WHAT YOU ARE ASKED TO DO: If a line in the material below has the string "Figure", copy it out.

SUPPLIED MATERIAL:
══════

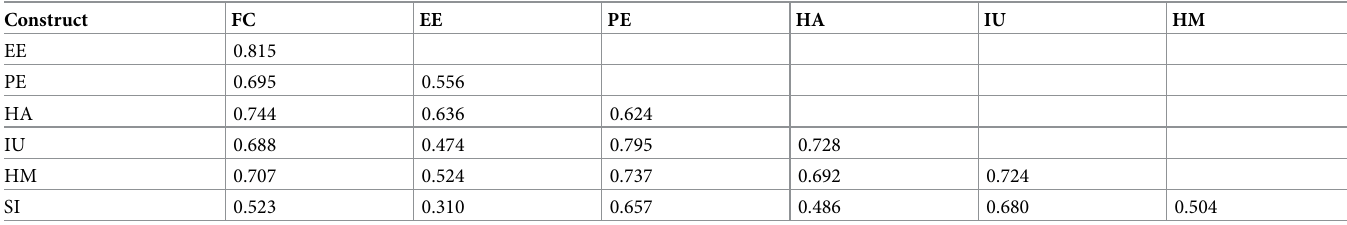
Table 6. Construct discriminant validity—Heterotrait-Monotrait Ratio. Construct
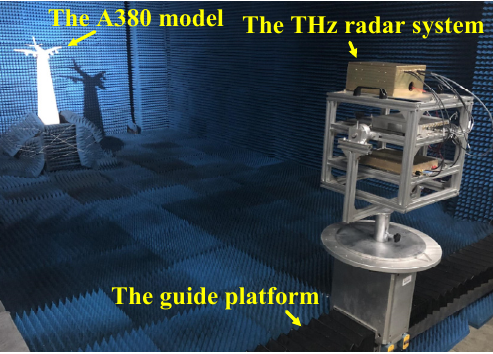
Figure 11. The experimental configuration.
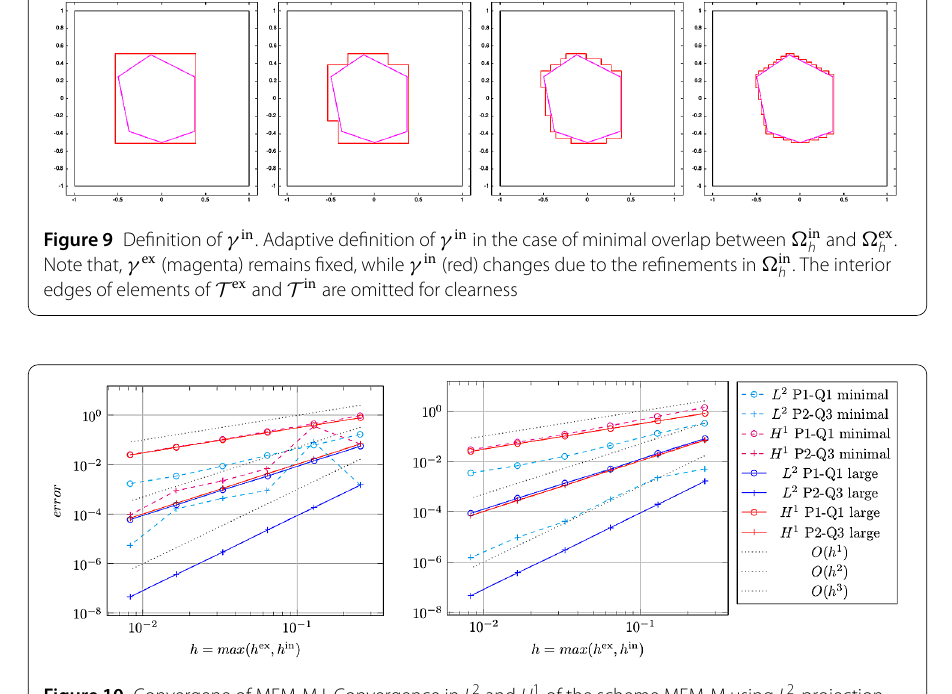
Figure 10 Convergene of MEM-M I. Convergence in L 2 and H 1 of the scheme MEM-M using L 2 -projection (left) or nodal interpolation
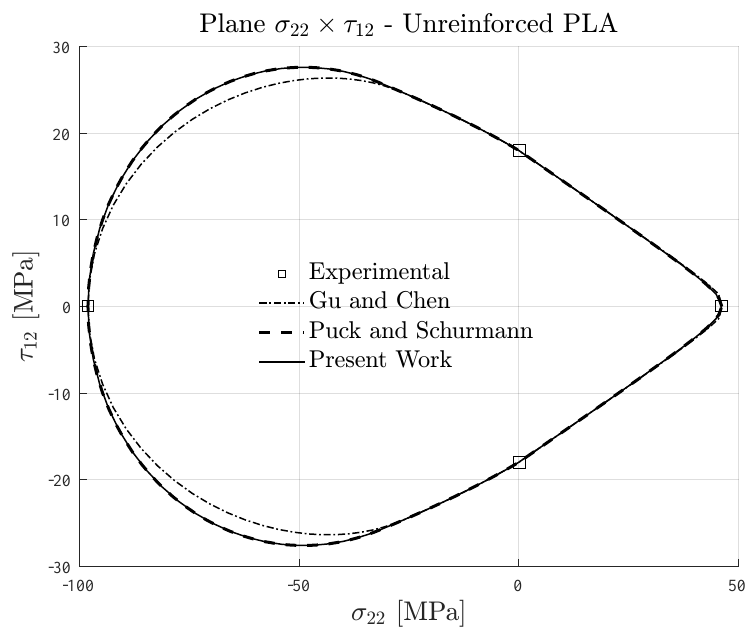
Figure 12. Failure envelopes on the stress space σ 22 × τ 12 for unreinforced 3D-printed PLA. Inclination parameters p c ⊥⊥ = 0.53 for Puck and Schürmann and Expanded Puck and Schürmann.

══════

RESPONSE TO THE TASK:
Figure 11. The experimental configuration.
Figure 10 Convergene of MEM-M I. Convergence in L 2 and H 1 of the scheme MEM-M using L 2 -projection (left) or nodal interpolation
Figure 12. Failure envelopes on the stress space σ 22 × τ 12 for unreinforced 3D-printed PLA. Inclination parameters p c ⊥⊥ = 0.53 for Puck and Schürmann and Expanded Puck and Schürmann.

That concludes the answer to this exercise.